After a stretch of silence he said, “Not in the book. Standard rate, then — one silver per bandit.”
No room for haggling. I passed the rope to him. He opened a small lockbox set into the wall and counted out three silver coins into my hand. Then he wrote a receipt, slid it toward me, and pointed.
“Sign there.”
I did. He tucked the paper away, already turning back toward the prisoners.
“We’re done here. Thanks for your service.”
Illara’s face had gone tight and dark, the kind of expression she wore when she was trying not to let something spill out.

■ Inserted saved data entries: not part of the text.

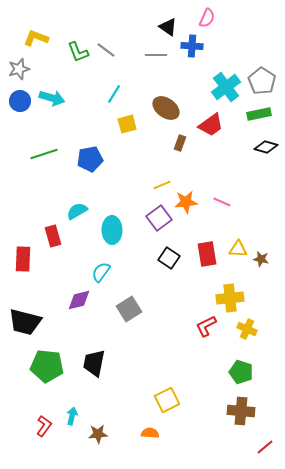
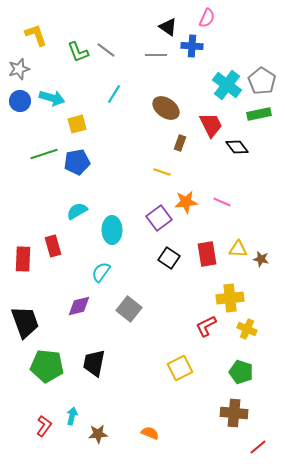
yellow L-shape at (36, 38): moved 3 px up; rotated 50 degrees clockwise
cyan cross at (226, 87): moved 1 px right, 2 px up; rotated 16 degrees counterclockwise
yellow square at (127, 124): moved 50 px left
red trapezoid at (211, 125): rotated 80 degrees counterclockwise
black diamond at (266, 147): moved 29 px left; rotated 35 degrees clockwise
blue pentagon at (90, 159): moved 13 px left, 3 px down
yellow line at (162, 185): moved 13 px up; rotated 42 degrees clockwise
red rectangle at (53, 236): moved 10 px down
purple diamond at (79, 300): moved 6 px down
gray square at (129, 309): rotated 20 degrees counterclockwise
black trapezoid at (25, 322): rotated 124 degrees counterclockwise
yellow square at (167, 400): moved 13 px right, 32 px up
brown cross at (241, 411): moved 7 px left, 2 px down
orange semicircle at (150, 433): rotated 18 degrees clockwise
red line at (265, 447): moved 7 px left
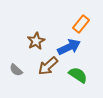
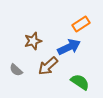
orange rectangle: rotated 18 degrees clockwise
brown star: moved 3 px left; rotated 12 degrees clockwise
green semicircle: moved 2 px right, 7 px down
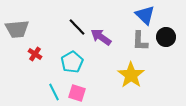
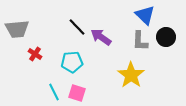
cyan pentagon: rotated 25 degrees clockwise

We walked away down the stone lane toward the inner streets. After a few steps she spoke, quiet but blunt.
“I don’t like the idea of selling people.”
“We’re not selling them,” I said automatically — and even to my own ears it sounded like an excuse. “We’re being paid for capturing them. There’s a difference.”
It didn’t quite ease the guilt in my chest. I didn’t say that part out loud.
I cleared my throat and gestured ahead as the city opened around us — a sprawl of slate roofs and chimneys, damp cobbles shining under the overcast sky.
“Anyway. How about we find an inn? I’d rather like a bath and a soft bed tonight.”
Illara brightened immediately at that, like the suggestion had reached a part of her that was still able to want simple comforts.
“Yes,” she said, with a small, tired spark of enthusiasm. “Please.”
The streets swallowed us quickly — wet stone, woodsmoke, the press of strangers, and a hundred voices I couldn’t place. Ravencrest felt nothing like Holver. Here, no one knew our names, and no one cared what we’d done to earn the coin in my purse.
Illara stayed close at my side anyway.
“Let’s find that inn,” I said, and steered us into the crowd before either of us could change our minds.